Carm Lino Spiteri (9 September 1932 – 9 February 2008), also known by his nickname Iċ-Ċumpaqq, was a Maltese architect and politician. He was a member of the House of Representatives with the Nationalist Party between 1971 and 1987, and again between 1992 and 1996.

==Biography==
Spiteri was born in Valletta on 9 September 1932. He graduated as an architect in 1955. As an architect, Spiteri was involved in a number of projects, including the construction of the Malta International Airport at Gudja and the conversion of the Sacra Infermeria in Valletta to the Mediterranean Conference Centre.

Spiteri's political career began in 1970, when he was approached by both George Borg Olivier and Dom Mintoff to contest the 1971 election with the Nationalist Party or Malta Labour Party respectively. Spiteri chose the former, and he was elected to parliament in a 1971 by-election.

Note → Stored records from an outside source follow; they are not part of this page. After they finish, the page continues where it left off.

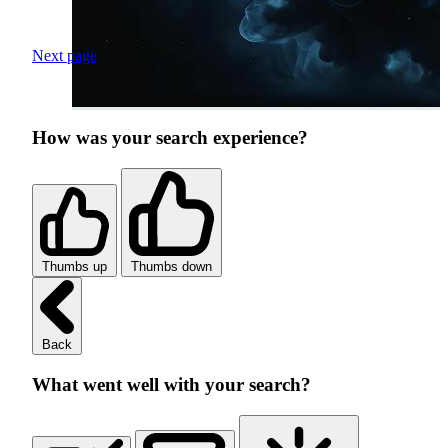
Next page
How was your search experience?
Thumbs up
Thumbs down
Back
What went well with your search?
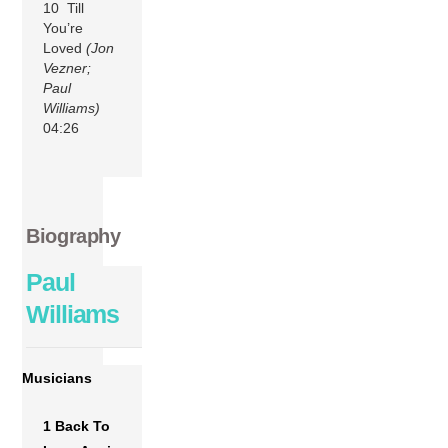
10 Till
You’re
Loved
(Jon
Vezner;
Paul
Williams)
04:26
Biography
Paul
Williams
Musicians
1 Back To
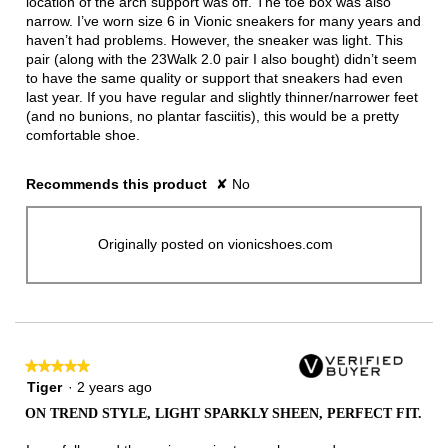
location of the arch support was off. The toe box was also
narrow. I’ve worn size 6 in Vionic sneakers for many years and
haven’t had problems. However, the sneaker was light. This
pair (along with the 23Walk 2.0 pair I also bought) didn’t seem
to have the same quality or support that sneakers had even
last year. If you have regular and slightly thinner/narrower feet
(and no bunions, no plantar fasciitis), this would be a pretty
comfortable shoe.
Recommends this product
✘
No
Originally posted on vionicshoes.com
★★★★★
★★★★★
5
Tiger
·
2 years ago
out
ON TREND STYLE, LIGHT SPARKLY SHEEN, PERFECT FIT.
of
5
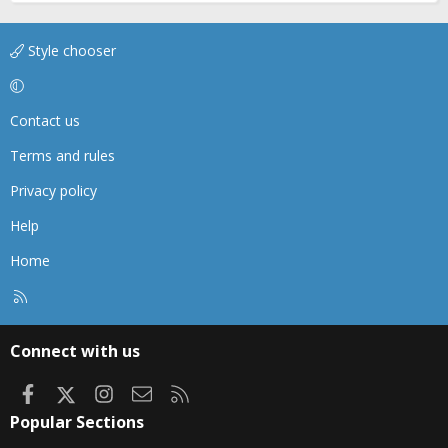
Style chooser
Contact us
Terms and rules
Privacy policy
Help
Home
R
S
S
Connect with us
Facebook
X
Instagram
Contact us
RSS
Popular Sections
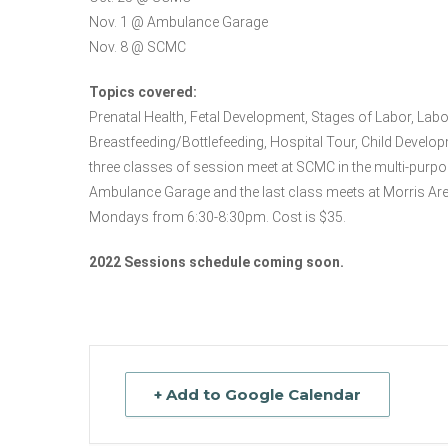
Nov. 1 @ Ambulance Garage
Nov. 8 @ SCMC
Topics covered:
Prenatal Health, Fetal Development, Stages of Labor, La
Breastfeeding/Bottlefeeding, Hospital Tour, Child Develop
three classes of session meet at SCMC in the multi-purpos
Ambulance Garage and the last class meets at Morris Ar
Mondays from 6:30-8:30pm. Cost is $35.
2022 Sessions schedule coming soon.
+ Add to Google Calendar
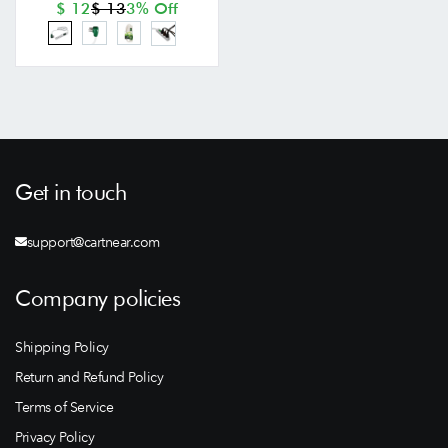
$ 12
$ 13
3% Off
Get in touch
support@cartnear.com
Company policies
Shipping Policy
Return and Refund Policy
Terms of Service
Privacy Policy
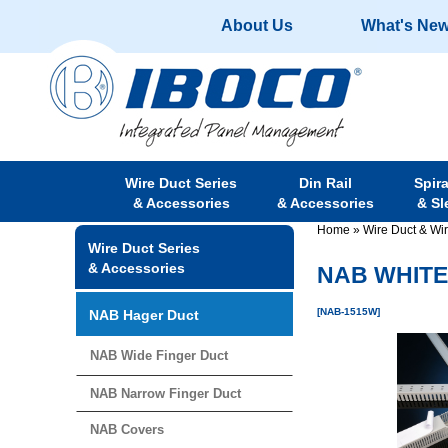
About Us
What's Ne
Wire Duct Series
Din Rail
Spir
& Accessories
& Accessories
& Sl
Home
»
Wire Duct & Wi
Wire Duct Series
& Accessories
NAB WHITE 
[NAB-1515W]
NAB Hager Duct
NAB Wide Finger Duct
NAB Narrow Finger Duct
NAB Covers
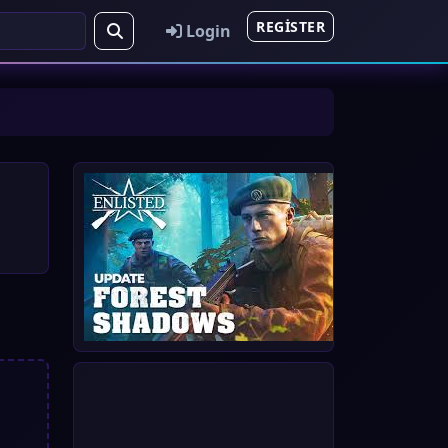
REGISTER
Login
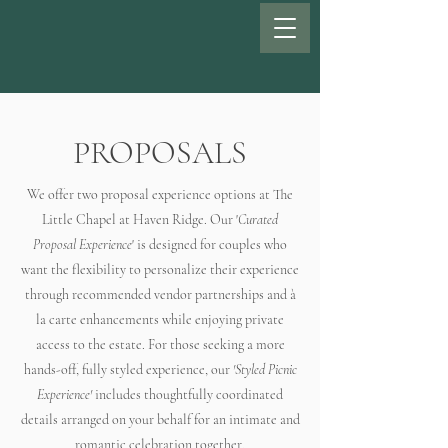
PROPOSALS
We offer two proposal experience options at The
Little Chapel at Haven Ridge. Our '
Curated
Proposal Experience
' is designed for couples who
want the flexibility to personalize their experience
through recommended vendor partnerships and à
la carte enhancements while enjoying private
access to the estate. For those seeking a more
hands-off, fully styled experience, our
'Styled Picnic
Experience'
includes thoughtfully coordinated
details arranged on your behalf for an intimate and
romantic celebration together.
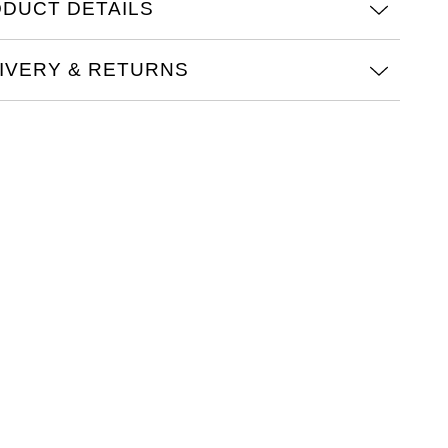
DUCT DETAILS
obust and precise chronograph movement in classic
n-wheel design is visible through a sapphire-glass case
IVERY & RETURNS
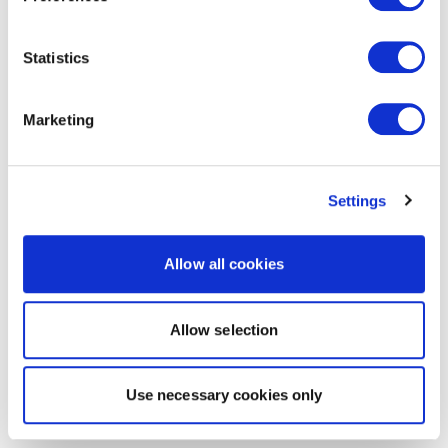
Statistics
Marketing
Settings
Allow all cookies
Allow selection
Use necessary cookies only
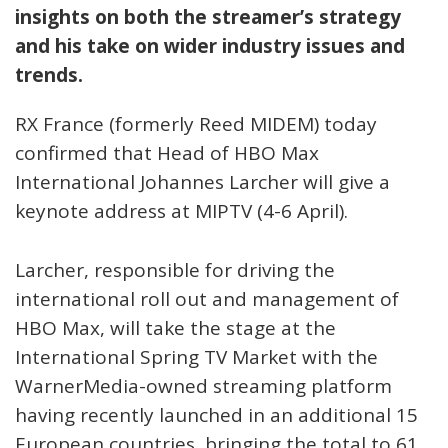
insights on both the streamer’s strategy
and his take on wider industry issues and
trends.
RX France (formerly Reed MIDEM) today
confirmed that Head of HBO Max
International Johannes Larcher will give a
keynote address at MIPTV (4-6 April).
Larcher, responsible for driving the
international roll out and management of
HBO Max, will take the stage at the
International Spring TV Market with the
WarnerMedia-owned streaming platform
having recently launched in an additional 15
European countries, bringing the total to 61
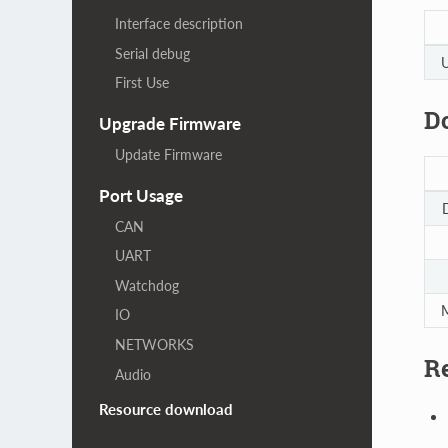
Interface description
Serial debug
U
First Use
D
Upgrade Firmware
Update Firmware
Port Usage
CAN
UART
Watchdog
M
IO
NETWORKS
Re
Audio
Resource download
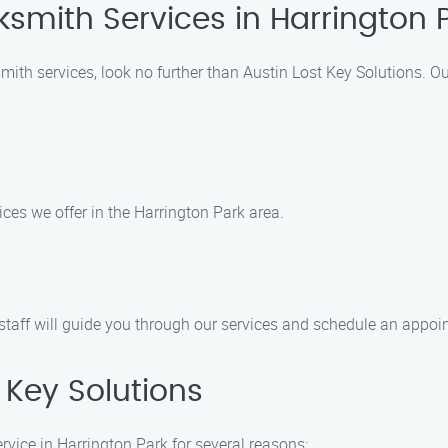
ksmith Services in Harrington 
smith services, look no further than Austin Lost Key Solutions. O
ices we offer in the Harrington Park area.
 staff will guide you through our services and schedule an appo
Key Solutions
rvice in Harrington Park for several reasons:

Spiteri was reelected in the 1976 and 1981 elections. Since 1971 the Nationalist Party had been in opposition, and Spiteri became a harsh critic of the Labour Party, especially the minister Lorry Sant. The Nationalists won the next election in 1987, but Spiteri was not elected. He was reelected in 1992, and was appointed as the parliamentary whip.

His political career ended after he was not elected in the general election of 1996, although he remained interested in politics. He was also the president of the Soċjetà Mużikali Vittorja in his hometown Mellieħa, and in 1996 he was awarded a medal on the occasion of the 75th anniversary of Malta's self-government.

Spiteri died on 9 February 2008 at the age of 75.

==Legacy==
A statue to Carm Lino Spiteri which was sculpted by Christopher Ebejer stands in Mellieħa.